Yes, even on the first page, this book is lecturing you that you are playing the game wrong and also pounding its fist on the table demanding to be taken totally seriously. I don't know if any of the authors were laughing at how fucking pretentious this all is, but we are quite certain that Achilli was not. This book wants you to meditate on the motivations and spiritual beliefs of evil people. It wants the bad guys to be deep and artistic and shit. And if you don't like it, then you're shallow, man. And playing the game wrong.Sins of the Blood wrote:That's what makes Sins of the Blood necessary.
Totally missing from this chapter: any discussion of what it could possibly mean to be outside of society when your society is already itself outside of society and ludicrously small. That's like Klein bottle shit right there.
The outside is also the inside and also go fuck yourself because you're playing the game wrong.
There's an argument to be made that Vampire can be played as a game of psychological horror involving your personal struggle against the ravages of eternity, losing parts of yourself as, night after night, you face the choices that test what you will and won't do to survive. Where some vampires cling to a code, any code, just because it's all that separates them from being the monsters that they claim not to be.
There's also an argument where you're a Deathdealer like from the Underworld movies, so you're basically this badass vampire cop that even other vampires are afraid of because if they break the rules you're the one sent to kill them. (Note: Underworld came out in 2003 and so was after this book, but no one cares. Vampire cops was totally a legit idea for a V:tM campaign).
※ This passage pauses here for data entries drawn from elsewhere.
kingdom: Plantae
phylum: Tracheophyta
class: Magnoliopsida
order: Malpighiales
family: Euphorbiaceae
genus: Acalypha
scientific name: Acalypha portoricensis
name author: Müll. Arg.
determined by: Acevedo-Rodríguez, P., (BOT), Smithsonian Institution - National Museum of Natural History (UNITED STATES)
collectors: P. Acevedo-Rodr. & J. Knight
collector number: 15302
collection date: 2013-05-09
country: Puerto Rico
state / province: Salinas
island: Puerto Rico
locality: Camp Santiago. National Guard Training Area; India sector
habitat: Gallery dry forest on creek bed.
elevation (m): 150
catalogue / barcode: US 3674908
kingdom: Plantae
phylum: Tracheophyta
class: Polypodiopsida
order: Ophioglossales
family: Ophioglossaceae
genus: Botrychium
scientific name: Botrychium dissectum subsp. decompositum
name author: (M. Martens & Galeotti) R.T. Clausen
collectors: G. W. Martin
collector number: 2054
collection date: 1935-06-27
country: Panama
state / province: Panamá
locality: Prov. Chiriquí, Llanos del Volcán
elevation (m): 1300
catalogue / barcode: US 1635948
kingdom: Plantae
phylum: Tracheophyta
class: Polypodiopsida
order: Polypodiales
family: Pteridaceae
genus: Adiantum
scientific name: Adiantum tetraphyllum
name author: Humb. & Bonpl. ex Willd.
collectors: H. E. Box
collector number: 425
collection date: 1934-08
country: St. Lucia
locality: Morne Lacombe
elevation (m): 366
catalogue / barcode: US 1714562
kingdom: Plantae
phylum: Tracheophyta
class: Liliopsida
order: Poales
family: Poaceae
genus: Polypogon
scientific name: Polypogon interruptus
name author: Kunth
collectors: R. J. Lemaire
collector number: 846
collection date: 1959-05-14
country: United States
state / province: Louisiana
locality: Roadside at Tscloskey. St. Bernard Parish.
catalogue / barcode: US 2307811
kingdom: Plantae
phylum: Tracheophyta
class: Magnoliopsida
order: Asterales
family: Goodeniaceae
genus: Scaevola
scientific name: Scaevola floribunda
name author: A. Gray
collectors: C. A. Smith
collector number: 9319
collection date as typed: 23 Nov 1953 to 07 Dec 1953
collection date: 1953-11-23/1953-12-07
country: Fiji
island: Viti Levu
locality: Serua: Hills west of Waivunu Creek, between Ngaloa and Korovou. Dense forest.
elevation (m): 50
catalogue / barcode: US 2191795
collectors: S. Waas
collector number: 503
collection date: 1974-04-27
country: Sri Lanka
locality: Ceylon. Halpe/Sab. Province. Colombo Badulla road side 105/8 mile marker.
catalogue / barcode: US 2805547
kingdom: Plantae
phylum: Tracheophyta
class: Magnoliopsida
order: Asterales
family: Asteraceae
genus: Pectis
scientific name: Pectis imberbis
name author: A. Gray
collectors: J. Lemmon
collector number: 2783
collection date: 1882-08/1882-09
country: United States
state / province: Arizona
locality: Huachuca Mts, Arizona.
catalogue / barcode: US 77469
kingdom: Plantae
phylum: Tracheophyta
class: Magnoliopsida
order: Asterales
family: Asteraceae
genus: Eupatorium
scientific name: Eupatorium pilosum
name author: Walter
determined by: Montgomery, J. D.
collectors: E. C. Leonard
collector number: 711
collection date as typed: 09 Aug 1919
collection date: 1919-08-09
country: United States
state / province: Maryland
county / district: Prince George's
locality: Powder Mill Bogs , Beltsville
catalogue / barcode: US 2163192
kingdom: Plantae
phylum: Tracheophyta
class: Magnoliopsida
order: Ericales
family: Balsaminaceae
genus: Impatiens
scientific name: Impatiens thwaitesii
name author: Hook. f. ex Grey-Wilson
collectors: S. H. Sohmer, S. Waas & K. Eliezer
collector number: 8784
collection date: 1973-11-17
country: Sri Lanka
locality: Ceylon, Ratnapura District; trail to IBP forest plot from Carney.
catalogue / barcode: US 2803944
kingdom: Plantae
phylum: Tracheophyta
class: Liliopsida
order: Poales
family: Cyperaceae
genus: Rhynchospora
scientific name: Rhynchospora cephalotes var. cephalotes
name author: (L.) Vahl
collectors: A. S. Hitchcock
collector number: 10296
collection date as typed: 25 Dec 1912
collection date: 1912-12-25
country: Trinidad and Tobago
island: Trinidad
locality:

The point is, it's Calvinball, except you don't get to make up the rules. You're kicked out of mortal society and into immortal society where you're on the bottom rung of a ladder where the punchline varies a bit, but ends up with you dead if you don't follow the rules. Even the Sabbat, which started and ended as the Insane Clown Posse of vampires, has rules and traditions.
Achilli wants to paint this game as fleshing out the motivations and desires of vampires as having somehow wronged or been wronged by vampire society...but that doesn't necessarily reflect what the player characters are going to give a crap about. If you've been a vampire for two months and are told that doing X is bad, you don't have any social context for why X is bad except that somebody told you that. So a lot of the things that the Vampires might describe as "Sins" are...meh?
Put another way: you do not care about vampire morality. This book, and indeed this game, should have given you some reason to care about vampire morality. It doesn't.
The introduction is just three pages and a lot of it is filler art. There's four mini essays (entitled “Something Wicked This Way Comes,” “Making it Count,” “The Questions of Scale and Frequency,” and “Evil! Evil!” and I am dead serious about those titles) followed by a chapter summary and a laughably short lexicon. The lexicon only defines a few words, including names for followers of three of the Paths of Enlightenment but not for any of the thirteen others mentioned in the next chapter. I assume the Lexicon was either cut for space or just had random path names shoved into it for typesetting reasons. It does end precisely where the page ends. So it has that going for it.
Based on the repetition and contradiction, I'm going to guess that this introduction was cobbled together from different drafts. Either by different people or at different times.
Personally, I bet each one wrote an intro, except the one guy who forgot to do it, so they just put what they had together and called it a night.